A common controversy about black powder is lubricant composition. Some people tell this is a bad idea to use any petroleum based products in such lube because it will produce hard, difficult to clean residues.
As far as I know, in the old days, gunners used mostly mutton tallow in order to lube their bullets, and most animal-based grease have been found an easy (available) and efficiant way for that use.
Now we can avoid the problems of stinking, liquifying or decaying animal greases, and some people tell they used petroleum jelly or lithium grease for decades with no particular problems. Unfortunetaly, other people disagree, and the exact recipes are so numerous nobody can give me rationnal and definitive answer. Looking at classic lube recipes teach us there is no consensus on such questions :
Historical Black Powder Bullet Lubricants
Composition of Extensively Used Bullet Lubricants
(E.H. Harrison, American Rifleman, Jul. 1965)
U.S. Army 1855 - 1 beeswax, 3 tallow.
U.S. Army 1861 - 8 beeswax, 1 tallow.
U.S. Army 1873 - 8 bayberry wax, 1 graphite.
U.S. Army 1880 and thereafter - Japan wax.
Sharps Rifle Co., 1878 - 1 beeswax, 2 sperm oil.
Massachusetts Arms Co. (Maynard rifle), 1890 - 1 beeswax, 3 tallow.
Marlin Firearms Co., 1891 - 1 beeswax, 4 tallow.
Smith & Wesson, 1891 - tallow.
H.M. Pope, about 1900 - 3 mutton tallow, 2 bay wax, 1 beeswax, 1 steam cylinder oil, .2 of 1 acheson graphite. The bay wax could be omitted.
Automobile door latch stick lubricant, U.S. Patent 1,920,161
(1931) - 5 paraffin wax, 3 petroleum jelly, 2 oil.
A large police department, 1962 - 1 beeswax, 1 paraffin wax, 1 cosmoline. Notes: "Cosmolene" in this context refers to dark petrolatum with no anti-corrosion additives. Refined yellow petrolatum (petroleum jelly, Vaseline) may be substituted.
Any mixture containing paraffin wax must include a plasticizer, such as petrolatum. Microcrystalline petroleum waxes may be used as-is.

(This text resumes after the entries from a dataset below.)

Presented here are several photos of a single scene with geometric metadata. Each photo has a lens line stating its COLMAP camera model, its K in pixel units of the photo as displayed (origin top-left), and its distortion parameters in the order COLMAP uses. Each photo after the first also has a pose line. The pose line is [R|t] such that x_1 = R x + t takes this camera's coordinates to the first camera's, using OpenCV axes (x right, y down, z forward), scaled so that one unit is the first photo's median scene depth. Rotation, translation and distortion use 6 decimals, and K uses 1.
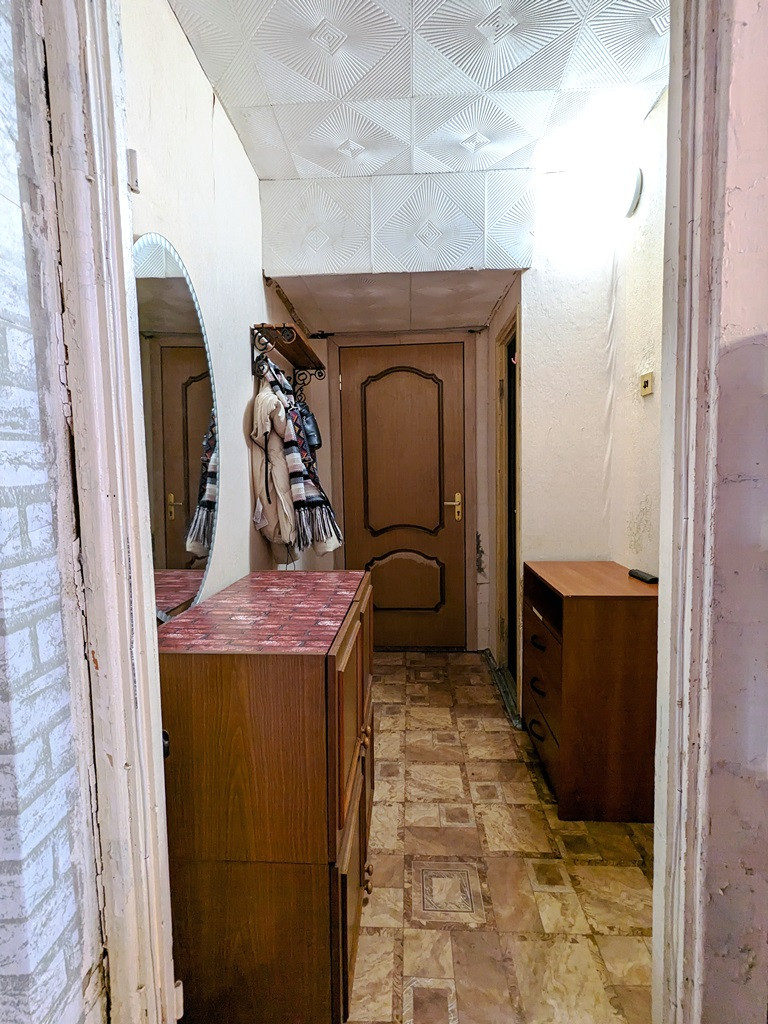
lens RADIAL K [[481.5, 0, 382.9], [0, 481.5, 512.1], [0, 0, 1]] dist [-0.003308, 0.000317]
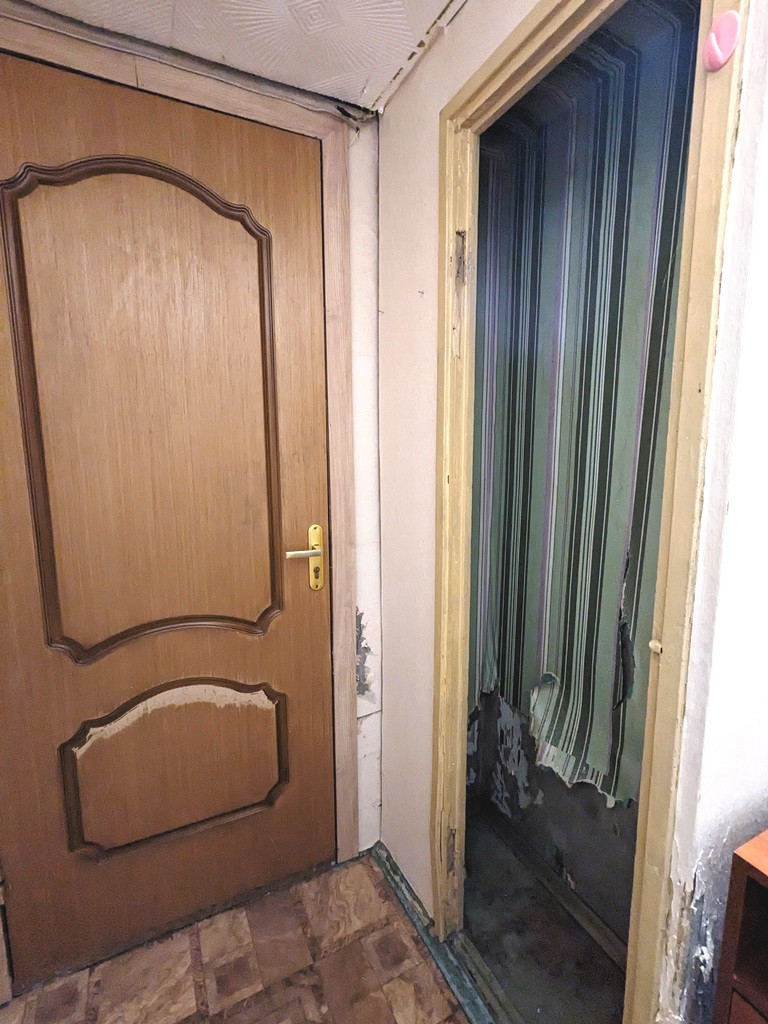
lens RADIAL K [[481.5, 0, 389.6], [0, 481.5, 514.8], [0, 0, 1]] dist [-0.003308, 0.000317]
pose [[0.902041, -0.042285, 0.429575, 0.036297], [0.014701, 0.997622, 0.067330, -0.074857], [-0.431401, -0.054420, 0.900518, 0.593770]]
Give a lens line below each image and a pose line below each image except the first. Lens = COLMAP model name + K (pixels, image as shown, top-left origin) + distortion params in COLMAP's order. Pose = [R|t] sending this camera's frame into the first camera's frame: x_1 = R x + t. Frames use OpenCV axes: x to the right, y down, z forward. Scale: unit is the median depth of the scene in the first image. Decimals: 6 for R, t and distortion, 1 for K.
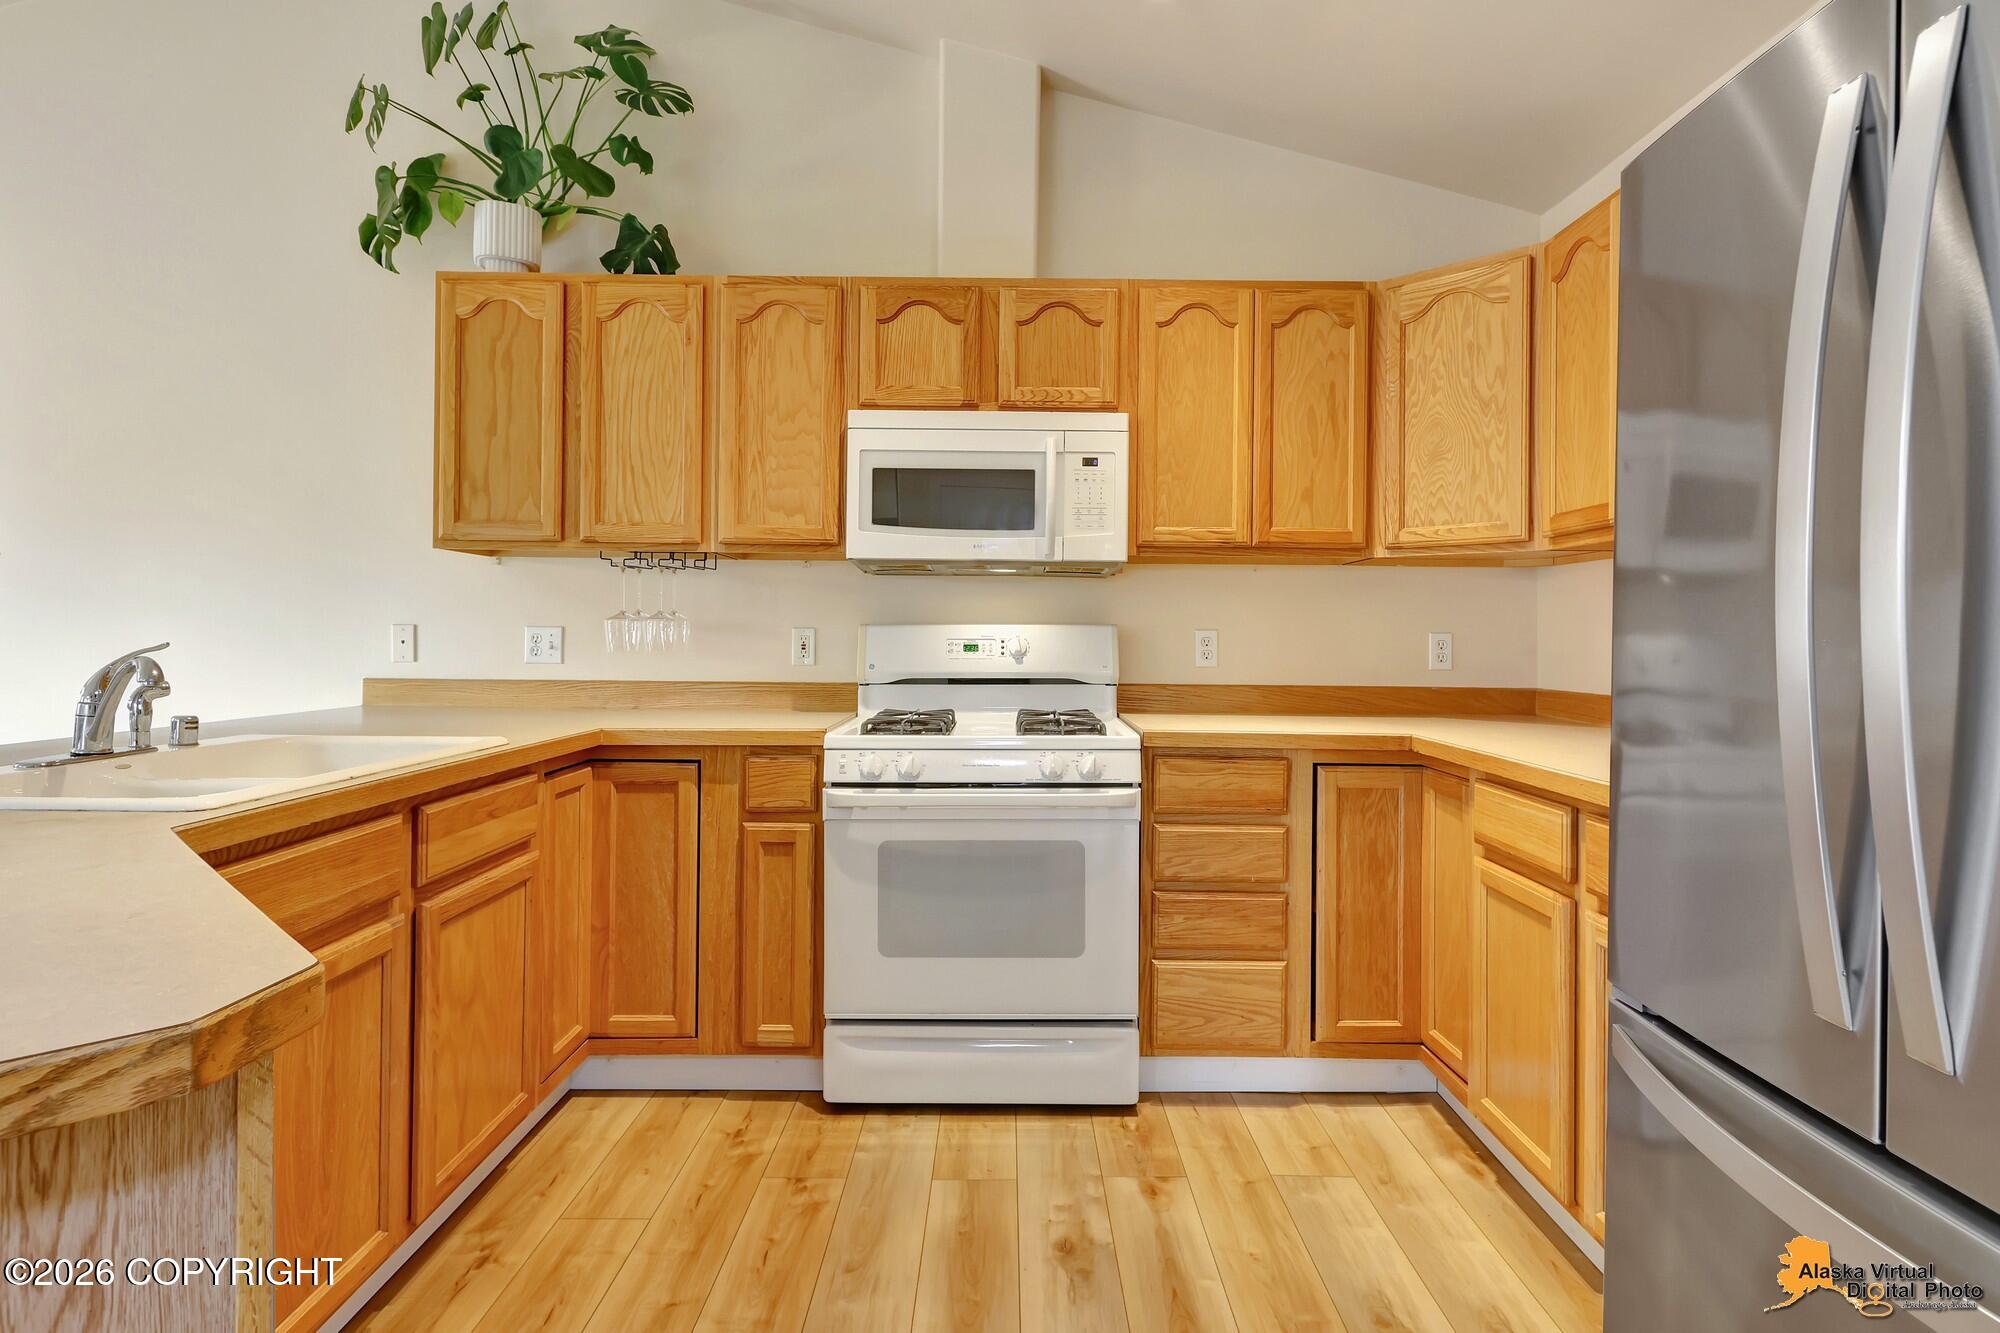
lens RADIAL K [[951.4, 0, 1039.5], [0, 951.4, 642.5], [0, 0, 1]] dist [0.000621, -0.001412]
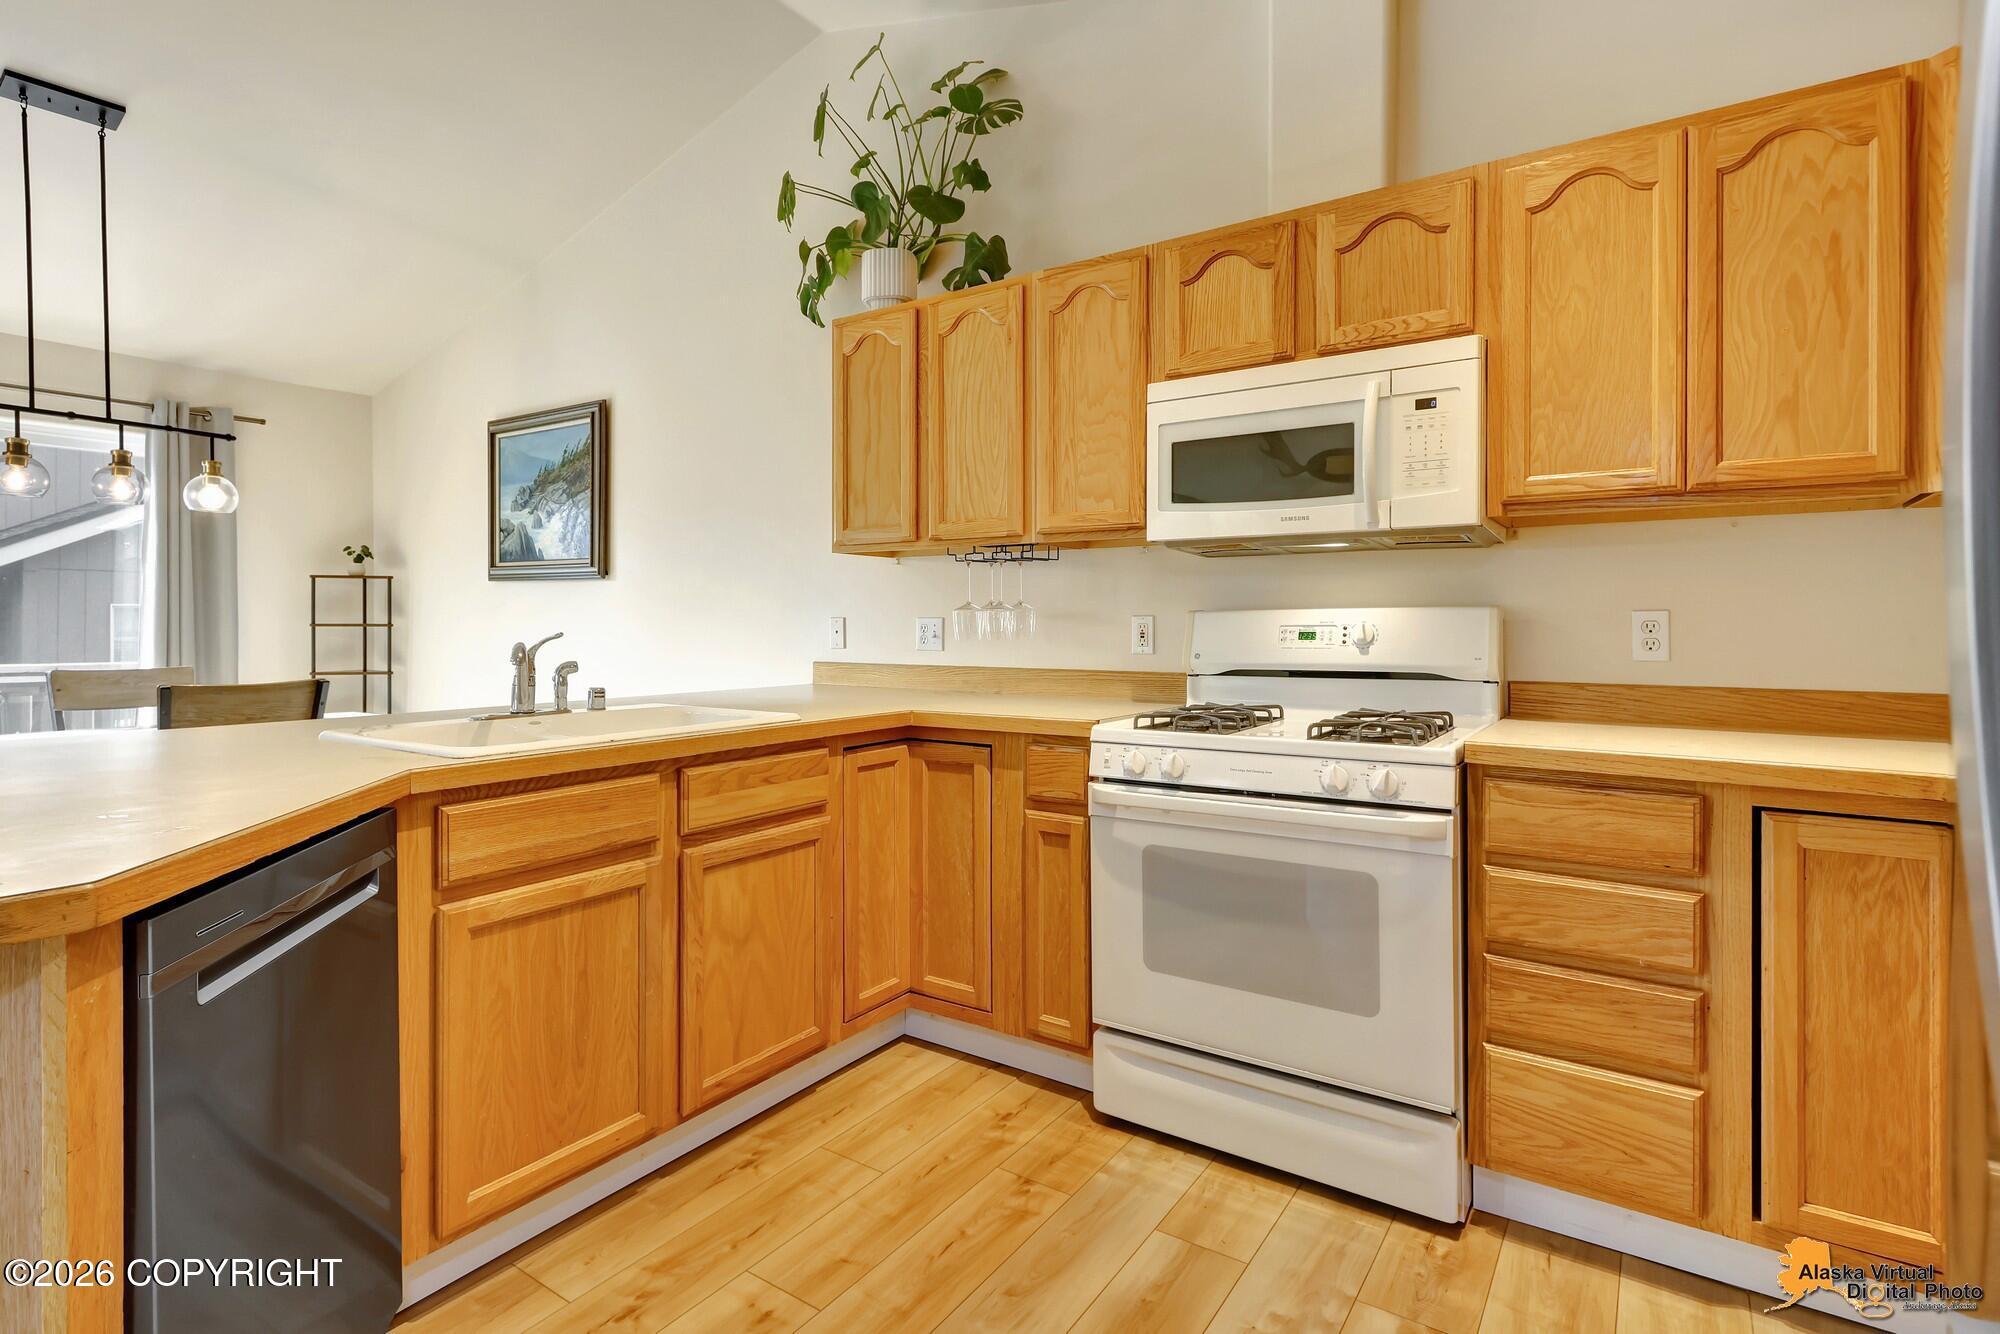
lens RADIAL K [[951.4, 0, 1028.3], [0, 951.4, 630.1], [0, 0, 1]] dist [0.000621, -0.001412]
pose [[0.827428, -0.004975, -0.561549, 0.245723], [0.004578, 0.999987, -0.002114, 0.001380], [0.561553, -0.000822, 0.827441, 0.160127]]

The 1:3 beeswax/tallow mixture (or any composition composed mainly of tallow) is probably the most traditional choice for "primitive" shooters. The 8:1 mixture is rather stiff, and better suited to conicals, paper cartridges, and the like. For paper-patched bullets, I'd be inclined to try the Sharps formula, substituting Dexron II/III automatic transmission fluid for the sperm oil.
Could someone explain or quote some good source explaining if and why petroleum based lubricant will produce such disagreement with black powder?